The Curé of Ars, out of love for God and for those entrusted to him, didn’t mince words. His message may strike some today, as it did some in Ars in 1818, as too severe. He was reminding his people, however, of three essential truths that pastors in every age have the duty to make sure their parishioners never forget: first, there is a hell; second, there are mortal sins that, unabsolved, will lead us to hell; and third, voluntarily missing Mass on a Sunday and unnecessarily profaning the Lord’s Day are mortal sins.
Many then and now prefer not to think of hell or the mortal sins that can lead us there. They bristle when priests or concerned family members bring these subjects up and often react with scandalized outrage that someone would try to “scare” them into coming to Mass. They pronounce with an absolute moral authority — which they refuse to accord the Church as a whole! — “God would never send someone to Hell for merely missing Mass.” They do not want to face, however, the significance of their betrayal. Judas accounted Jesus less valuable than thirty pieces of silver. Many work on Sunday for far less than that.
Vianney was not principally striving to scare his people into their religious duties as to remind them that missing Sunday Mass is not a small matter without eternal consequences. He principally wanted them to know that Sunday is a day of and for the Lord. “Sunday is the property of the good God,” he preached. “It is his own day, the Lord’s day. He made all the days of the week; he might have kept them all; he has given you six and has reserved only the seventh for himself. What right have you to meddle with what does not belong to you?”

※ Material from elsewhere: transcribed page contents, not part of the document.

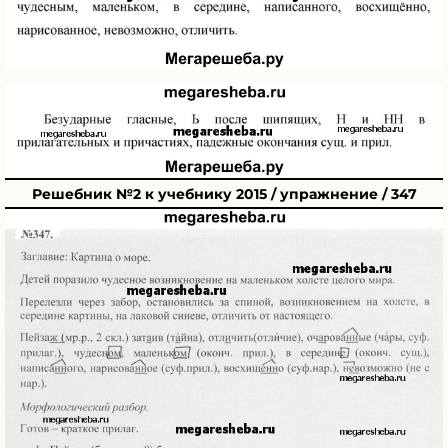
Решебник №2 к учебнику 2015 / упражнение / 347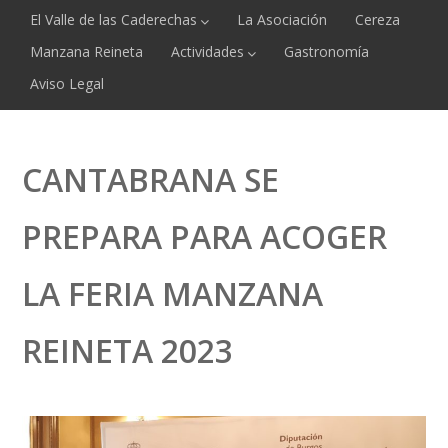
El Valle de las Caderechas
La Asociación
Cereza
Manzana Reineta
Actividades
Gastronomía
Aviso Legal
CANTABRANA SE
PREPARA PARA ACOGER
LA FERIA MANZANA
REINETA 2023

It’s noteworthy that when God gave us the commandment to keep holy his day, he also told us the reason: “for you were once slaves in Egypt” (Deut 5:15). To work on Sunday, in other words, is a form of slavery — slavery to work or to what work can accomplish — from which God wanted to set us free. God gave us the gift of the Sabbath so we could be restored to our true identity by putting first the God in whose image we are made. Jesus himself came to give witness to the meaning of the Sabbath as a day for the worship of God and charity toward others.
For Vianney, Sunday was the time in which people recovered who they really are: “Man is not only a work horse, he is also a spirit created in the image of God! He has not only material needs and coarse appetites; he has needs of the soul and appetites of the heart. He lives not only by bread, but by prayer, faith, adoration and love.”
In addition to preaching, he would go out in search of his lost sheep. In his home visits, he politely invited and encouraged everyone to return to the sacraments, but most ignored him. So early on Sunday mornings, he would go out to the fields to reiterate his appeal. One day he encountered a man taking in his crop. Ashamed at being caught, the man tried to hide behind his cart. “O my friend,” Vianney said with palpable grief in his voice, “you seem very much surprised to find me here… but the good God sees you at all times. He it is whom you must fear.”
The cumulative result of all of these efforts was that, a few years after his arrival, almost everyone in the village was coming to Mass. That allowed the real work of forming them to be saints, which we’ll write about in future columns, to begin.
We live in a time when, on any given Sunday, only one out of four Catholics is coming to Mass. This Year for Priests is an opportunity for all practicing Catholics to imitate the love of St. John Vianney in going out to call the other three back, first by invitation and encouragement and next, if necessary, by not hesitating to remind them of the significance and the eternal stakes.
The conversion of our culture, like the conversion of Ars in the 1800s, cannot happen without it.